Render every line of the records below as a JSON list of strings, one string per line, with blank lines omitted.
** BEGIN **
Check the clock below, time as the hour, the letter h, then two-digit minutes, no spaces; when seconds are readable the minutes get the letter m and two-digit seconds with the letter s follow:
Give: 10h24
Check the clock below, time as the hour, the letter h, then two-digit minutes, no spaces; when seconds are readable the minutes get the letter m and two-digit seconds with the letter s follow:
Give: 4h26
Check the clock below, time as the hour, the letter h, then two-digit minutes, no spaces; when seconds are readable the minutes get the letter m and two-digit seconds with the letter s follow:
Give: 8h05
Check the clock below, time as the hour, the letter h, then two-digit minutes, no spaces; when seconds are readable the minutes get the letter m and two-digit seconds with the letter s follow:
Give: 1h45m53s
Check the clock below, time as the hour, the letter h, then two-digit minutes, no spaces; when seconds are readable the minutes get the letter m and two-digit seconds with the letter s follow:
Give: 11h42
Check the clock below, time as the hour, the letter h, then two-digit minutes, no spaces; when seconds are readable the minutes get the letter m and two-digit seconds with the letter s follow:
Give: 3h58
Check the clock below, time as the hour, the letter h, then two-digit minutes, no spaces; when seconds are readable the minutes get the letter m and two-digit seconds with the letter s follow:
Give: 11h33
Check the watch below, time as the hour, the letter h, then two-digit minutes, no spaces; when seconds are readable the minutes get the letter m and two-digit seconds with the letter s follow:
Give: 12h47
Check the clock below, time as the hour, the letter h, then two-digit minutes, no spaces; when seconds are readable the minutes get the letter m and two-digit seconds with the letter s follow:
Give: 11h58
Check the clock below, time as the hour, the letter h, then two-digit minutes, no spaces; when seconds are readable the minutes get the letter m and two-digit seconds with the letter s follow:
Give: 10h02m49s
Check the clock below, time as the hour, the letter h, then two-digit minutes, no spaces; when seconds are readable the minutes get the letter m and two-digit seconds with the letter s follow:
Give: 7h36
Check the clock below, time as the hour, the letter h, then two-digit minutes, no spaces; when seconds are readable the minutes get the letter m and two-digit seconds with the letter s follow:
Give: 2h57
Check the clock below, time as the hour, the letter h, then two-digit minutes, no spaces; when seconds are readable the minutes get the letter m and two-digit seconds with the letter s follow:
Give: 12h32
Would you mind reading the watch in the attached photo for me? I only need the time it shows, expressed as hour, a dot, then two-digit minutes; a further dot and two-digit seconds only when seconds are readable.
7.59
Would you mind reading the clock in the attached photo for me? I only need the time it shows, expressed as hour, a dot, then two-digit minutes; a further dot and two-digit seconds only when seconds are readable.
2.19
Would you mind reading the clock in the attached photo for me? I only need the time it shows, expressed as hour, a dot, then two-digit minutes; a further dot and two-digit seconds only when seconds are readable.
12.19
** END **
(FULL OUTPUT)
[
  "Check the clock below, time as the hour, the letter h, then two-digit minutes, no spaces; when seconds are readable the minutes get the letter m and two-digit seconds with the letter s follow:",
  "Give: 10h24",
  "Check the clock below, time as the hour, the letter h, then two-digit minutes, no spaces; when seconds are readable the minutes get the letter m and two-digit seconds with the letter s follow:",
  "Give: 4h26",
  "Check the clock below, time as the hour, the letter h, then two-digit minutes, no spaces; when seconds are readable the minutes get the letter m and two-digit seconds with the letter s follow:",
  "Give: 8h05",
  "Check the clock below, time as the hour, the letter h, then two-digit minutes, no spaces; when seconds are readable the minutes get the letter m and two-digit seconds with the letter s follow:",
  "Give: 1h45m53s",
  "Check the clock below, time as the hour, the letter h, then two-digit minutes, no spaces; when seconds are readable the minutes get the letter m and two-digit seconds with the letter s follow:",
  "Give: 11h42",
  "Check the clock below, time as the hour, the letter h, then two-digit minutes, no spaces; when seconds are readable the minutes get the letter m and two-digit seconds with the letter s follow:",
  "Give: 3h58",
  "Check the clock below, time as the hour, the letter h, then two-digit minutes, no spaces; when seconds are readable the minutes get the letter m and two-digit seconds with the letter s follow:",
  "Give: 11h33",
  "Check the watch below, time as the hour, the letter h, then two-digit minutes, no spaces; when seconds are readable the minutes get the letter m and two-digit seconds with the letter s follow:",
  "Give: 12h47",
  "Check the clock below, time as the hour, the letter h, then two-digit minutes, no spaces; when seconds are readable the minutes get the letter m and two-digit seconds with the letter s follow:",
  "Give: 11h58",
  "Check the clock below, time as the hour, the letter h, then two-digit minutes, no spaces; when seconds are readable the minutes get the letter m and two-digit seconds with the letter s follow:",
  "Give: 10h02m49s",
  "Check the clock below, time as the hour, the letter h, then two-digit minutes, no spaces; when seconds are readable the minutes get the letter m and two-digit seconds with the letter s follow:",
  "Give: 7h36",
  "Check the clock below, time as the hour, the letter h, then two-digit minutes, no spaces; when seconds are readable the minutes get the letter m and two-digit seconds with the letter s follow:",
  "Give: 2h57",
  "Check the clock below, time as the hour, the letter h, then two-digit minutes, no spaces; when seconds are readable the minutes get the letter m and two-digit seconds with the letter s follow:",
  "Give: 12h32",
  "Would you mind reading the watch in the attached photo for me? I only need the time it shows, expressed as hour, a dot, then two-digit minutes; a further dot and two-digit seconds only when seconds are readable.",
  "7.59",
  "Would you mind reading the clock in the attached photo for me? I only need the time it shows, expressed as hour, a dot, then two-digit minutes; a further dot and two-digit seconds only when seconds are readable.",
  "2.19",
  "Would you mind reading the clock in the attached photo for me? I only need the time it shows, expressed as hour, a dot, then two-digit minutes; a further dot and two-digit seconds only when seconds are readable.",
  "12.19"
]